Poly-, Quasi- and Rank-One Convexity in Applied Mechanics
September 24, 2007 — September 28, 2007
Coordinators:
- Joerg Schroeder (Univ. Duisburg-Essen, Essen, Germany)
- Patrizio Neff (Techn. Univ. Darmstadt, Darmstadt, Germany)
A variety of mechanical applications is associated to “generalized” convexity conditions. This includes aspects of the modeling of fracture and self contact, the status of elasticity with respect to atomistic models, the understanding of microstructure induced by phase transformations, the passage from three-dimensional elasticity to models of rods and shells, mechanical applications in the field of biomechanics, the interpretation of various convexity conditions for fibrous materials including networks and fabrics, mechanical applications in carbon nanotube modeling, and finite-element formulation of nematic liquid crystal elastomers.
Related to the above mentioned problems, the conditions of polyconvexity (Ball 1977), quasiconvexity (Morrey 1952) and rank-one convexity (Legendre-Hadamard ellipticity) play a major role. In contrast to some well-known isotropic models the construction of anisotropic polyconvex functions remains an open field of research and is treated in the course. Some well-known material models do not fulfill the quasiconvexity inequality. In these cases the construction of quasiconvex hulls is an appropriate venue to take. It may lead to some physical restrictions limiting the applicability of the underlying models. Applications of this concept are discussed in the course for the St. Venant-Kirchhoff model and for nematic liquid crystals. Furthermore, if we focus on material models satisfying the Legendre-Hadamard condition, the construction of rank-one-convex functions is another important strategy. Thus, general construction rules to do this are proposed.

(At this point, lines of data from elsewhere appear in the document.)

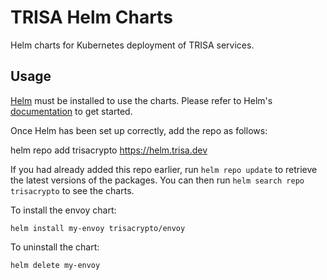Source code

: # TRISA Helm Charts

Helm charts for Kubernetes deployment of TRISA services.

## Usage

[Helm](https://helm.sh) must be installed to use the charts.  Please refer to
Helm's [documentation](https://helm.sh/docs) to get started.

Once Helm has been set up correctly, add the repo as follows:

  helm repo add trisacrypto https://helm.trisa.dev

If you had already added this repo earlier, run `helm repo update` to retrieve
the latest versions of the packages.  You can then run `helm search repo
trisacrypto` to see the charts.

To install the envoy chart:

    helm install my-envoy trisacrypto/envoy

To uninstall the chart:

    helm delete my-envoy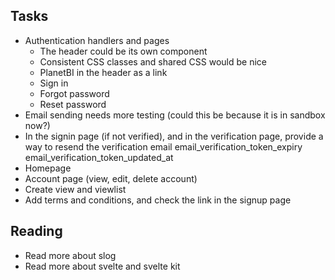 ## Tasks

- Authentication handlers and pages
  - The header could be its own component
  - Consistent CSS classes and shared CSS would be nice
  - PlanetBI in the header as a link
  - Sign in
  - Forgot password
  - Reset password
- Email sending needs more testing (could this be because it is in sandbox now?)
- In the signin page (if not verified), and in the verification page, provide a way to resend the verification email
  email_verification_token_expiry
  email_verification_token_updated_at
- Homepage
- Account page (view, edit, delete account)
- Create view and viewlist
- Add terms and conditions, and check the link in the signup page

## Reading

- Read more about slog
- Read more about svelte and svelte kit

The course is addressed to master students, doctoral students, post docs and experienced researchers in engineering, applied mathematics and science who wish to broaden their knowledge in generalized convexity conditions and their impact in applied mechanics, particularly with regard to the constitutive modeling of complex material behavior as well as on the consequences of “validity” (existence) of solutions obtained within direct variational methods.